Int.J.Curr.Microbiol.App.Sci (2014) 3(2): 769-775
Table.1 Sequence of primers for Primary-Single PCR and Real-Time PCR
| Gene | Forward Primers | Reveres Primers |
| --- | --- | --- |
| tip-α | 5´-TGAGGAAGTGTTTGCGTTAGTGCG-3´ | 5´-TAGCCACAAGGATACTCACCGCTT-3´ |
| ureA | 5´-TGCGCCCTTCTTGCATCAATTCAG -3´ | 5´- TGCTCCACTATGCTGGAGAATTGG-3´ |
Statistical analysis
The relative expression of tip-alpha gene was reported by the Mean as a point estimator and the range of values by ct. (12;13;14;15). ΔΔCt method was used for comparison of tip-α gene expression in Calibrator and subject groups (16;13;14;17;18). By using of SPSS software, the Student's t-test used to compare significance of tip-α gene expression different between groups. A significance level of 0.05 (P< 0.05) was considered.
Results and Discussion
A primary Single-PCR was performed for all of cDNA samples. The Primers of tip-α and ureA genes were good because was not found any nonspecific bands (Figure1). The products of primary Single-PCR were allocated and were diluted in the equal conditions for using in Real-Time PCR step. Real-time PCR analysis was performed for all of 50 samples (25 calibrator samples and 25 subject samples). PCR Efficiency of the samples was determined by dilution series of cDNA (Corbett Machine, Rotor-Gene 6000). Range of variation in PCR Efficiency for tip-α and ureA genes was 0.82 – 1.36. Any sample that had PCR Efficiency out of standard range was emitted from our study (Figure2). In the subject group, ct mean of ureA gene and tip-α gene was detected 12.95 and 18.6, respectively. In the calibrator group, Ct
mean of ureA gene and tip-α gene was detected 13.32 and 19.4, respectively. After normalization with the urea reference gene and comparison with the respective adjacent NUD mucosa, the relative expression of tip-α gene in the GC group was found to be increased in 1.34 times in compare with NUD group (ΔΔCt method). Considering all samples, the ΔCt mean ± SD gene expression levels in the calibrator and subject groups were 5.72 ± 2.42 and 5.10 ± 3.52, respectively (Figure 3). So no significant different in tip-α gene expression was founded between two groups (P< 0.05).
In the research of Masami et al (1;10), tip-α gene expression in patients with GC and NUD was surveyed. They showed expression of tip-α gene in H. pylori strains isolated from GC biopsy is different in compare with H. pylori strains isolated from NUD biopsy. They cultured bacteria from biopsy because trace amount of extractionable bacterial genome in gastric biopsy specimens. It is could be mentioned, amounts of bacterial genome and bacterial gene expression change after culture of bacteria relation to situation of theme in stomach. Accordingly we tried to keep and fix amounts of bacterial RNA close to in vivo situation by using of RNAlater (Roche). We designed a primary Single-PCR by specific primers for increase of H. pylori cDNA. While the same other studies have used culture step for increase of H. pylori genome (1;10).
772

-*-*-

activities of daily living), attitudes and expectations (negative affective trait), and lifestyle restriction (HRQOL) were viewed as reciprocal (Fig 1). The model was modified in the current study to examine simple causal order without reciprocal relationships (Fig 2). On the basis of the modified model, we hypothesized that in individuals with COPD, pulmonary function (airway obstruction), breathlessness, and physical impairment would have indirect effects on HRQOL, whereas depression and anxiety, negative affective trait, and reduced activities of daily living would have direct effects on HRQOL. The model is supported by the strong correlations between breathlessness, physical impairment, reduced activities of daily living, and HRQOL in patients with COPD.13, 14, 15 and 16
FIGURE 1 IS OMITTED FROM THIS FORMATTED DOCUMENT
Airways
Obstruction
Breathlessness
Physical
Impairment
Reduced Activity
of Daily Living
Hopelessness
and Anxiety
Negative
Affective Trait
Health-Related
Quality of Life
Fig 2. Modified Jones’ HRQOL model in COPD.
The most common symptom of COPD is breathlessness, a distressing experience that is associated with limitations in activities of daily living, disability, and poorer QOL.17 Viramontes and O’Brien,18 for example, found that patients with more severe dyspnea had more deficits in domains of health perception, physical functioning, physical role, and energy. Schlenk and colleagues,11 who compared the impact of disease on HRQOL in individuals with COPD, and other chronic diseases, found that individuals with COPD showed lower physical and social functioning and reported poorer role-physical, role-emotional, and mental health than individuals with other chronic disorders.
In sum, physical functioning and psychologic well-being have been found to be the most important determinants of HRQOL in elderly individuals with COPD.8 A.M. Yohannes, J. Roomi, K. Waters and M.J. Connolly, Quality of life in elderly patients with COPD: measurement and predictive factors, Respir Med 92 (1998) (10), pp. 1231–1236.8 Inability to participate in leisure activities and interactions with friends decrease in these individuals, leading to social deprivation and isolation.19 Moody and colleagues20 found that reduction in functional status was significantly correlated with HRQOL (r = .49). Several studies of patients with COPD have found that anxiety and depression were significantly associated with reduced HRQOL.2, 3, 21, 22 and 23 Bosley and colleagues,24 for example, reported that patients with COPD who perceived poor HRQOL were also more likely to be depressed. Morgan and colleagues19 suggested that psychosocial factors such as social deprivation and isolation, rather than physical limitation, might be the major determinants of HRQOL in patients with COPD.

-*-*-

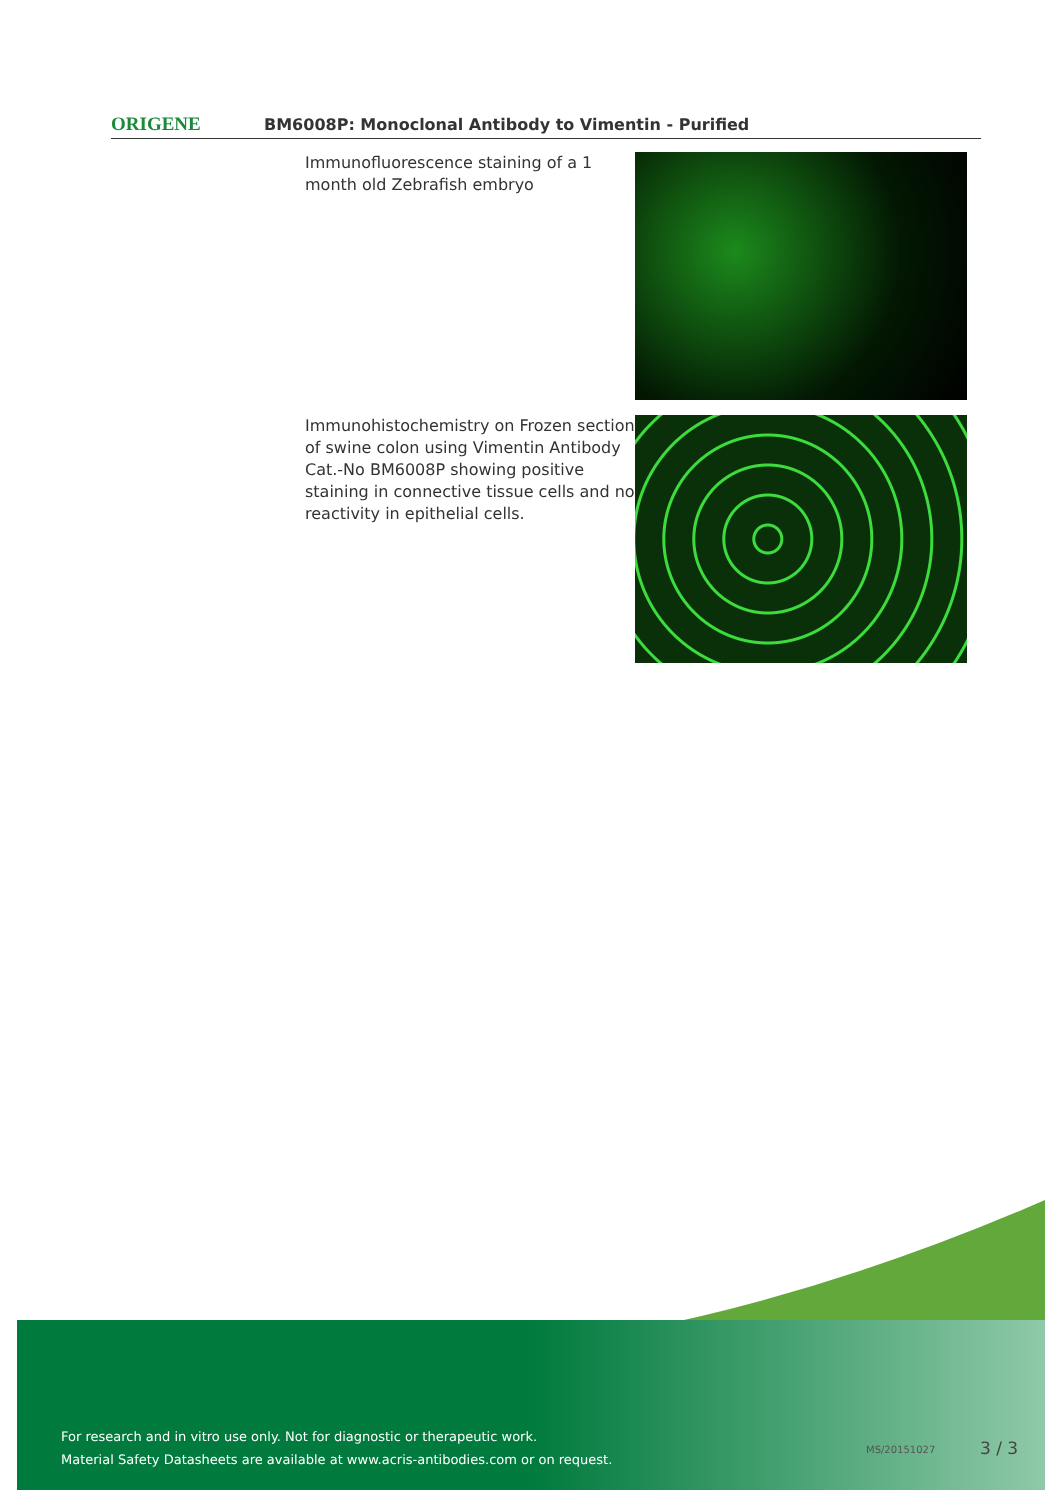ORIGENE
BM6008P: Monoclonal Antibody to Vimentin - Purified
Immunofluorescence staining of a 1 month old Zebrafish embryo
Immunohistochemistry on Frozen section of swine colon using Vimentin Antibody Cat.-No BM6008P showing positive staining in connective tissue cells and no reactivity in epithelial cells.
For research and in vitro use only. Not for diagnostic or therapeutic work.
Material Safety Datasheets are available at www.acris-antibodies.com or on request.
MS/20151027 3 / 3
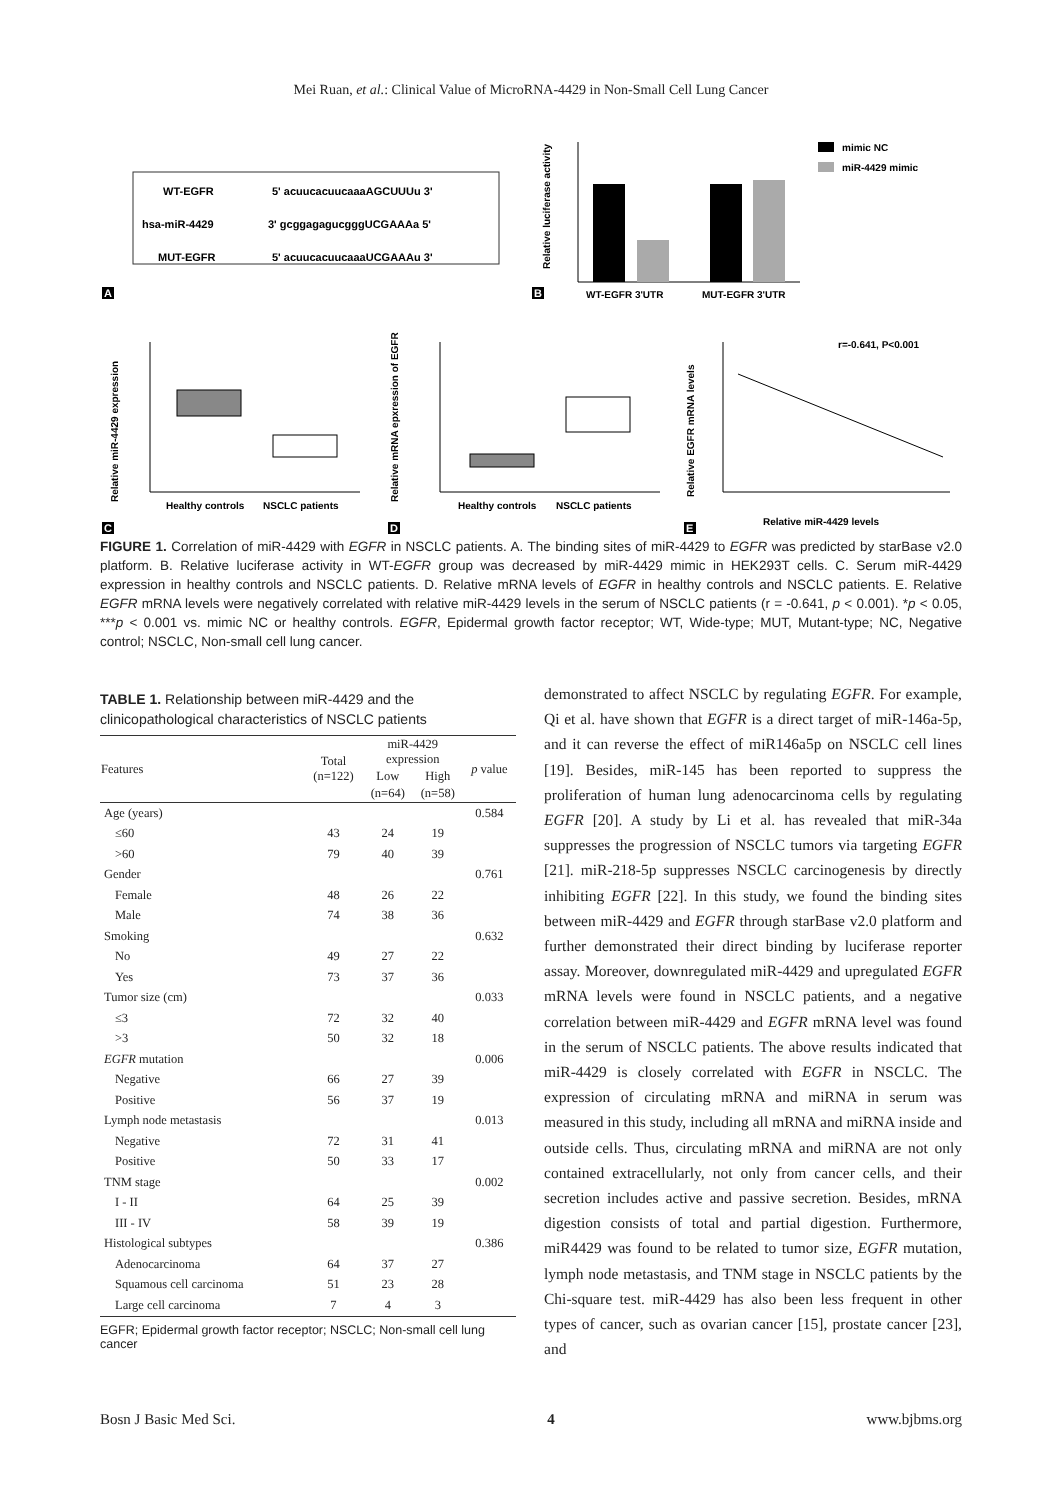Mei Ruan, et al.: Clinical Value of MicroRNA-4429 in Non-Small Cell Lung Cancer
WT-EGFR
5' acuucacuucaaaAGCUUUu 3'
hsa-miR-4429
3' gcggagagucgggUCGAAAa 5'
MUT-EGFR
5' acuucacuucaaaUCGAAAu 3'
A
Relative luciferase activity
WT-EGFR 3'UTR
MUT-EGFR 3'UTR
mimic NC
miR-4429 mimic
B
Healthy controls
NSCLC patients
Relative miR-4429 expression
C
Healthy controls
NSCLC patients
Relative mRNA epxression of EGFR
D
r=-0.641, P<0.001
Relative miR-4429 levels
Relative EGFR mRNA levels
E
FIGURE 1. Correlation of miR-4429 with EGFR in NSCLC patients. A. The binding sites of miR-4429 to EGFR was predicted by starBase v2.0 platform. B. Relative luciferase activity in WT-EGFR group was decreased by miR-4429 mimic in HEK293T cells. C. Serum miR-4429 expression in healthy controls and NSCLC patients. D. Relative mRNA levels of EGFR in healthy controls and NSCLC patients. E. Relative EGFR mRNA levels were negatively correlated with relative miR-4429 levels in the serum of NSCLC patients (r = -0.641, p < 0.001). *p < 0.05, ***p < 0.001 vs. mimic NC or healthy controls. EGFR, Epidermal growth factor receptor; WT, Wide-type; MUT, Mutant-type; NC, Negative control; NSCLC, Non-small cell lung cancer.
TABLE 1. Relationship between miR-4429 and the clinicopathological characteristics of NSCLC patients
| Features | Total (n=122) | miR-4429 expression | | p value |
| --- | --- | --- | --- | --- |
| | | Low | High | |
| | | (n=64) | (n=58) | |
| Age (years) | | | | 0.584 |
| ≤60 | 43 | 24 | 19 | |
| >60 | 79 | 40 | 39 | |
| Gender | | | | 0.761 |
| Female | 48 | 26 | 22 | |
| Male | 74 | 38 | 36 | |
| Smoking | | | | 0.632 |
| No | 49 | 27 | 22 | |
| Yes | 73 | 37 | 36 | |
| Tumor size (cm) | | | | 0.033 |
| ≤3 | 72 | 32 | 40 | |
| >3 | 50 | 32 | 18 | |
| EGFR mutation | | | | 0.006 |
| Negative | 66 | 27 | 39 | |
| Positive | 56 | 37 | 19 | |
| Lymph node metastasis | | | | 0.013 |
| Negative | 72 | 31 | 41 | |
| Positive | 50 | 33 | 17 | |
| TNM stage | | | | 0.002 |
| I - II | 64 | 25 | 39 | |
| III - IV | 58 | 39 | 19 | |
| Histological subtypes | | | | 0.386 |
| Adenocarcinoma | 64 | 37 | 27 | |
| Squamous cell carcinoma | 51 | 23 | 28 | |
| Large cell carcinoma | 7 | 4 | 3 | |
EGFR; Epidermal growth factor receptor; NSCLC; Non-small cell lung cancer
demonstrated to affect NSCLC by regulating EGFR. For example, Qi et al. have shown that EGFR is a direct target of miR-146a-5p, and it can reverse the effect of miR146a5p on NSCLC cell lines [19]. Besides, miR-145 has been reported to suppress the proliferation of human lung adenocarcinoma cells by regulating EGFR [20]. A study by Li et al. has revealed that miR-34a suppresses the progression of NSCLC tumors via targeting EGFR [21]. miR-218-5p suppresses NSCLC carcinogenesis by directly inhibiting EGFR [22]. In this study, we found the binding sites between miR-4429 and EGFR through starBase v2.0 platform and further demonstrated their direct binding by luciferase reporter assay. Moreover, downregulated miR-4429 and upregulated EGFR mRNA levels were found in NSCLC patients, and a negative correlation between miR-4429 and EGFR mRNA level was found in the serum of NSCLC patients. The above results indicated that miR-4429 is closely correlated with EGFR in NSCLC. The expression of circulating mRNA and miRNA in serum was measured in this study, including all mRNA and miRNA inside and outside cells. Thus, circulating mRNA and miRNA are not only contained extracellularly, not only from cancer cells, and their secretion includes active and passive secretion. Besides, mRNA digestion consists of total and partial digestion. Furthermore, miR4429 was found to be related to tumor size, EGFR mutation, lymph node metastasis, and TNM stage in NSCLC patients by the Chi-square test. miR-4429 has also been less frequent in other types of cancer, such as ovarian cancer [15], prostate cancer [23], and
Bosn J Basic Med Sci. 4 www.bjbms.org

-*-*-

* TASK TO COMPLETE:
Within the records, tally every line that contains the word "Antibody". Only the resulting number should be given.

* TASK RESPONSE:
2